Europe celebrates the defeat of Donald Trump while some of its leaders rush to make a move
Will the Democrat victory mean a change in the export of neoliberal measures to the European arena? The population celebrates the defeat of the tycoon while the new scenario is being cleared.
They may have had the fireworks from Nov. 5 to spare, the accumulated energy of multiple sports events not getting played, or the fact that any pretext is good enough to go up to the roofs and dance during house arrest. But, be that as it may, it was clear that all eyes and hopes were on the U.S. elections this weekend.
Accustomed to much quicker recounts of only a few hours, European citizens decided to interpret Trump's defeat as a victory of their own, whether in the form of fireworks in London and Edinburgh, bells in Paris, or celebrations on the balconies of Spain.
However, the joy was not so much an appreciation of the Democrat candidate — who, according to the standards of certain areas of Europe continues to be a center-right candidate — as absolute joy in the defeat of Donald Trump. The tycoon was an absolute anti-candidate and there is still plenty of time to understand Joe Biden's profile. The important thing was that, in times of the pandemic and in the face of a global village paradigm, the old president's dealings with issues like COVID-19 or the relationship with Russia made citizens on all continents nervous and hysterical.
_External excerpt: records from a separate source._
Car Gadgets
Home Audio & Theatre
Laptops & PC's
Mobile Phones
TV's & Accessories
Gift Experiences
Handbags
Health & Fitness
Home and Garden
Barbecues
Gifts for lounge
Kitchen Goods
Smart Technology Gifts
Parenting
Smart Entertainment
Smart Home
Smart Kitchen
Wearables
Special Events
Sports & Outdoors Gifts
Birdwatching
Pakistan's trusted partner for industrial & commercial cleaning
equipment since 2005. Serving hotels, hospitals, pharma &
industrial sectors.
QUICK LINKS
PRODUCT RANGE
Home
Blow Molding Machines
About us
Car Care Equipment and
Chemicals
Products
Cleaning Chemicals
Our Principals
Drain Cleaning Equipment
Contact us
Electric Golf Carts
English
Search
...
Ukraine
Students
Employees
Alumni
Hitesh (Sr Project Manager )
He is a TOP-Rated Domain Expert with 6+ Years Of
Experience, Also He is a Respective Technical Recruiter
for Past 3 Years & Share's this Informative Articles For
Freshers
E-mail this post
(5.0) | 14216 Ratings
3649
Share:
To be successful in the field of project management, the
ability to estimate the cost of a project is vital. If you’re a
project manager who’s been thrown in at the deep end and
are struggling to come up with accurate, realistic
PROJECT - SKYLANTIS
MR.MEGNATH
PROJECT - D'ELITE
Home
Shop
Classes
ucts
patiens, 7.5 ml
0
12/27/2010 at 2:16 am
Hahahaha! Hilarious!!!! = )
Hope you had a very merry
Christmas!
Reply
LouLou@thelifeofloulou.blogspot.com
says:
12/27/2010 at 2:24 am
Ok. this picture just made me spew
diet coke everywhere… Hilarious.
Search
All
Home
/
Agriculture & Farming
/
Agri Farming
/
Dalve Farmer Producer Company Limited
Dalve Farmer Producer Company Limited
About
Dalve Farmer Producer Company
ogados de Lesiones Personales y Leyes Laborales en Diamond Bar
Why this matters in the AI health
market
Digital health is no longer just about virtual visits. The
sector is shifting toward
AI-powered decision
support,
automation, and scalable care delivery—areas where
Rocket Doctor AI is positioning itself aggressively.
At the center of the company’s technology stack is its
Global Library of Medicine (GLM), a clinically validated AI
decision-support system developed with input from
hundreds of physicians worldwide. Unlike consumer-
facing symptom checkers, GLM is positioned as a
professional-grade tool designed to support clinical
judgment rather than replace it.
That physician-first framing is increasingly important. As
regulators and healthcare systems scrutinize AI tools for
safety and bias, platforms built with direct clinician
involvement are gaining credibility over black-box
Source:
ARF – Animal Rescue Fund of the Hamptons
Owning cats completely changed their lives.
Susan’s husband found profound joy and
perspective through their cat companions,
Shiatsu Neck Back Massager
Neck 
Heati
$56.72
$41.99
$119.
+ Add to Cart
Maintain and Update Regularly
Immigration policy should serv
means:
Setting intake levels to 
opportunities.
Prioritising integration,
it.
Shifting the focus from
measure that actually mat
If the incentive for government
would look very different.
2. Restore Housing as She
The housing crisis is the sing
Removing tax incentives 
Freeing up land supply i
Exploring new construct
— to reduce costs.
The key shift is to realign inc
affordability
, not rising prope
The Minister of Interior of Sweden, Margot Wallstrom, defined the last four years as a roller coaster and Trump as an erratic leader. Just a few weeks ago, he caused panic by denying the public guides set by the WHO. He was also responsible for abandoning a nuclear treaty with Iran, labeled NATO an obsolete institution, and neglected climate change agreements. The High Representative of the EU, Josep Borrell expressed in an interview that from now on, he hopes "that the moments of disagreement can be surmounted."
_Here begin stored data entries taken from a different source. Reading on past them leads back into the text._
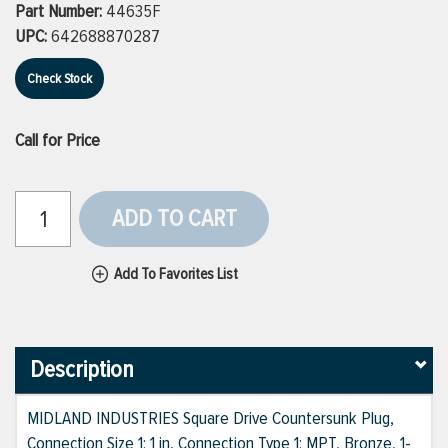
Part Number:
44635F
UPC:
642688870287
Check Stock
Call for Price
ADD TO CART
Add To Favorites List
Description
MIDLAND INDUSTRIES Square Drive Countersunk Plug,
Connection Size 1: 1 in, Connection Type 1: MPT, Bronze, 1-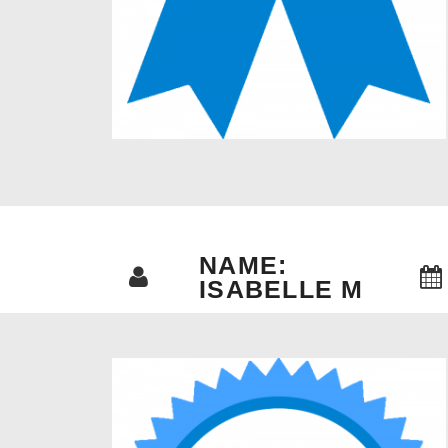
NAME:
ISABELLE M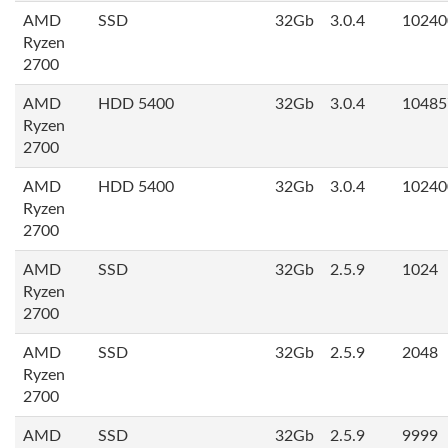
AMD
SSD
32Gb
3.0.4
10240
Ryzen
2700
AMD
HDD 5400
32Gb
3.0.4
10485
Ryzen
2700
AMD
HDD 5400
32Gb
3.0.4
10240
Ryzen
2700
AMD
SSD
32Gb
2.5.9
1024
Ryzen
2700
AMD
SSD
32Gb
2.5.9
2048
Ryzen
2700
AMD
SSD
32Gb
2.5.9
9999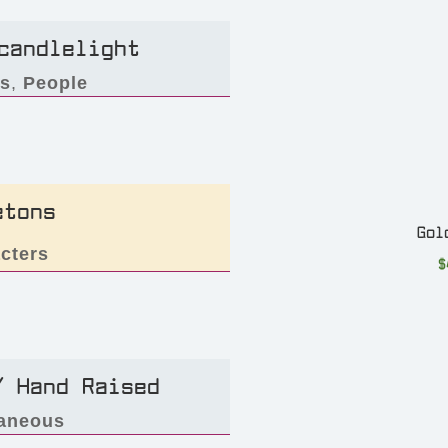
candlelight
rs
,
People
etons
Gol
cters
$
/ Hand Raised
laneous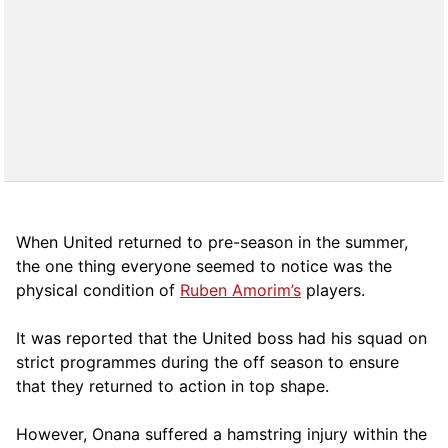
When United returned to pre-season in the summer,
the one thing everyone seemed to notice was the
physical condition of
Ruben Amorim’s
players.
It was reported that the United boss had his squad on
strict programmes during the off season to ensure
that they returned to action in top shape.
However, Onana suffered a hamstring injury within the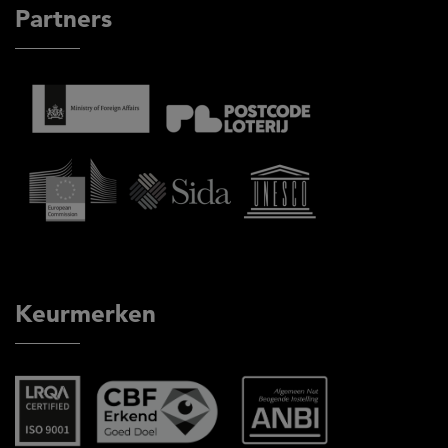
Partners
Keurmerken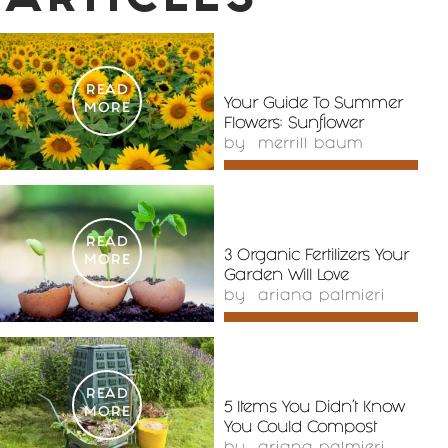
ARTICLES
READ
Your Guide To Summer
MORE
Flowers: Sunflower
by
merrill baum
READ
3 Organic Fertilizers Your
MORE
Garden Will Love
by
ariana palmieri
READ
5 Items You Didn’t Know
MORE
You Could Compost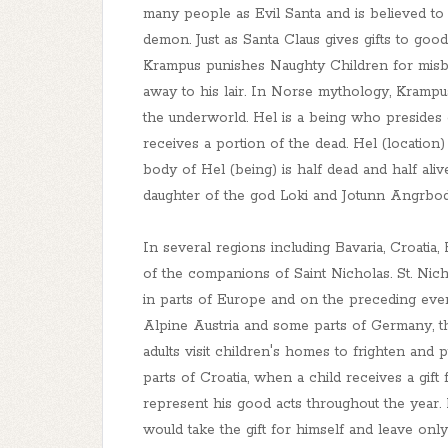
many people as Evil Santa and is believed to 
demon. Just as Santa Claus gives gifts to goo
Krampus punishes Naughty Children for misbe
away to his lair. In Norse mythology, Krampu
the underworld. Hel is a being who presides
receives a portion of the dead. Hel (location)
body of Hel (being) is half dead and half aliv
daughter of the god Loki and Jotunn Angrbod
In several regions including Bavaria, Croatia,
of the companions of Saint Nicholas. St. Nic
in parts of Europe and on the preceding eve
Alpine Austria and some parts of Germany, t
adults visit children's homes to frighten an
parts of Croatia, when a child receives a gift
represent his good acts throughout the year.
would take the gift for himself and leave only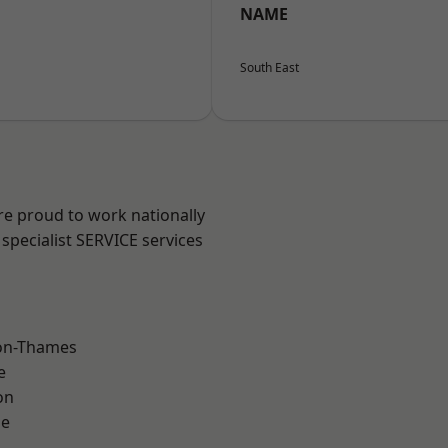
NAME
South East
re proud to work nationally
specialist SERVICE services
on-Thames
e
on
ne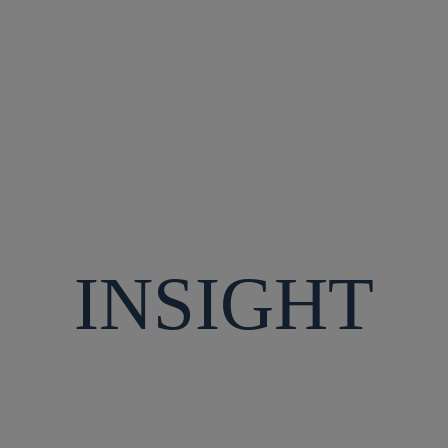
SAFETY
CULTURE
INSIGHT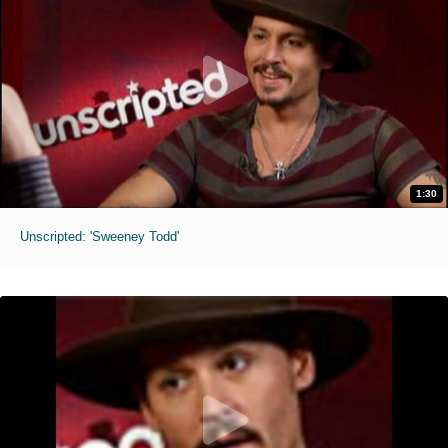
1:30
Unscripted: 'Sweeney Todd'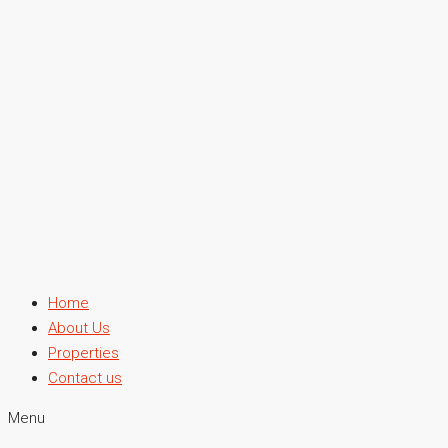
Home
About Us
Properties
Contact us
Menu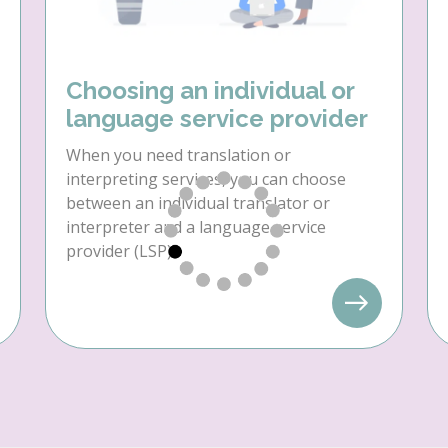
Choosing an individual or
language service provider
When you need translation or
interpreting services, you can choose
between an individual translator or
interpreter and a language service
provider (LSP).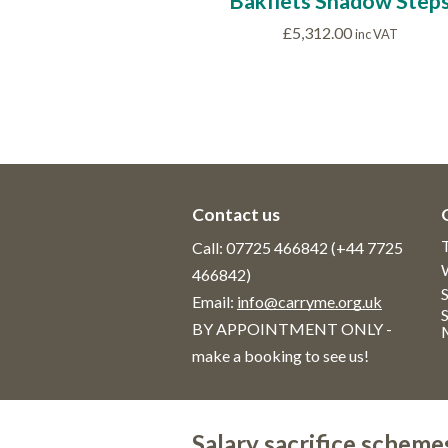
Bakfiets Shadow Step
£
5,312.00
inc VAT
Contact us
Call: 07725 466842 (+44 7725
466842)
S
Email:
info@carryme.org.uk
BY APPOINTMENT ONLY -
make a booking to see us!
Salary sacrifice scheme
In the same wavelength, Canadian Prime Minister Justin Trudeau also expressed his confidence in future good relations in a congratulatory statement to Joe Biden and Kamala Harris, who received similar messages from leaders around the globe. The leaders of France and Germany, Emmanuel Macron and Angela Merkel, have expressed the same congratulations, stressing the need for a united future "if we are to overcome the great challenges of our age."
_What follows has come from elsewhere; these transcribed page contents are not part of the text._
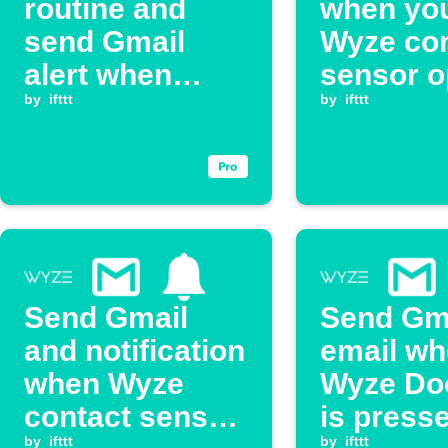
routine and
when yo
send Gmail
Wyze con
alert when
sensor 
Wyze Cam
by
ifttt
by
ifttt
detects smoke
alarm
Send Gmail
Send Gm
and notification
email w
when Wyze
Wyze Doo
contact sensor
is press
by
ifttt
by
ifttt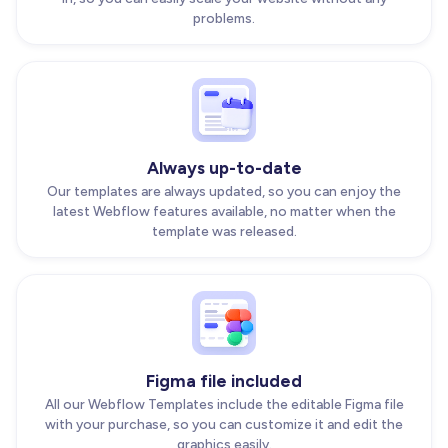
problems.
Always up-to-date
Our templates are always updated, so you can enjoy the
latest Webflow features available, no matter when the
template was released.
Figma file included
All our Webflow Templates include the editable Figma file
with your purchase, so you can customize it and edit the
graphics easily.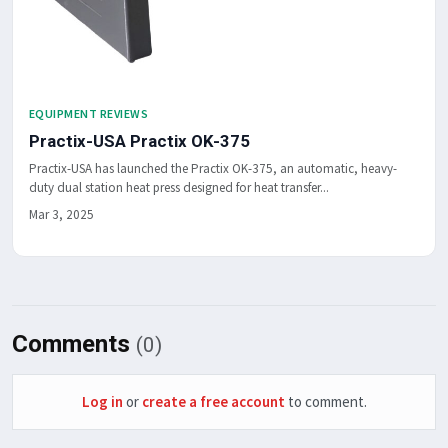
EQUIPMENT REVIEWS
Practix-USA Practix OK-375
Practix-USA has launched the Practix OK-375, an automatic, heavy-
duty dual station heat press designed for heat transfer...
Mar 3, 2025
Comments
(0)
Log in
or
create a free account
to comment.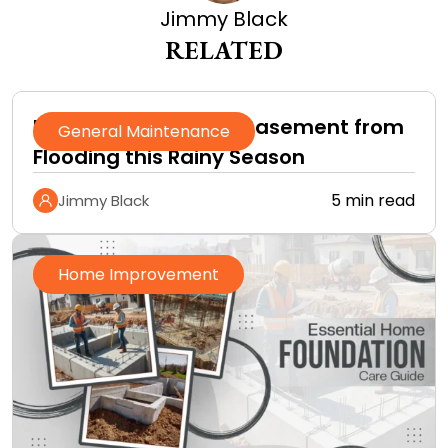
Jimmy Black
RELATED
How to Protect Your Basement from
General Maintenance
Flooding this Rainy Season
5 min read
Jimmy Black
Home Improvement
However, the Republican defeat has also disappointed some, especially the generation of politicians born in recent years thanks to polarization between ultra-national organizations generated by Donald Trump. The leaders of Poland, Hungary, and Slovenia have shown themselves to be along those lines. There are also other extreme right-wing MEPs who had the 45th president as a reference for the supremacist policies of the new millennium, such as France's Gilbert Collard (National Rally), who joined the conspiracy theories initiated on social media.
But the waterfall generated by the result does not stop here. Some people see a deep connection with the fact that, as the defeat was confirmed and the Turkish pound collapsed, the Turkish finance minister resigned through his account on Instagram. Berat Albayrak, Erdogan's son-in-law, claimed in a later statement that it was for were health reasons, but it cannot be ignored that on Friday, President Tayyip Erdogan fired the central bank governor.
British Prime Minister Boris Johnson seems satisfied with the result. The new Democratic president's ties with Ireland will eventually force him to comply with the Northern Ireland divorce treaty he already signed and thus facilitate new trade agreements for the post-Brexit scenario.
Finally, the Indian descent profile of the new Vice President Kamala Harris is a source of joy for women around the world who are gradually witnessing how Black women are entering the political landscape of the 21st century with greater equality.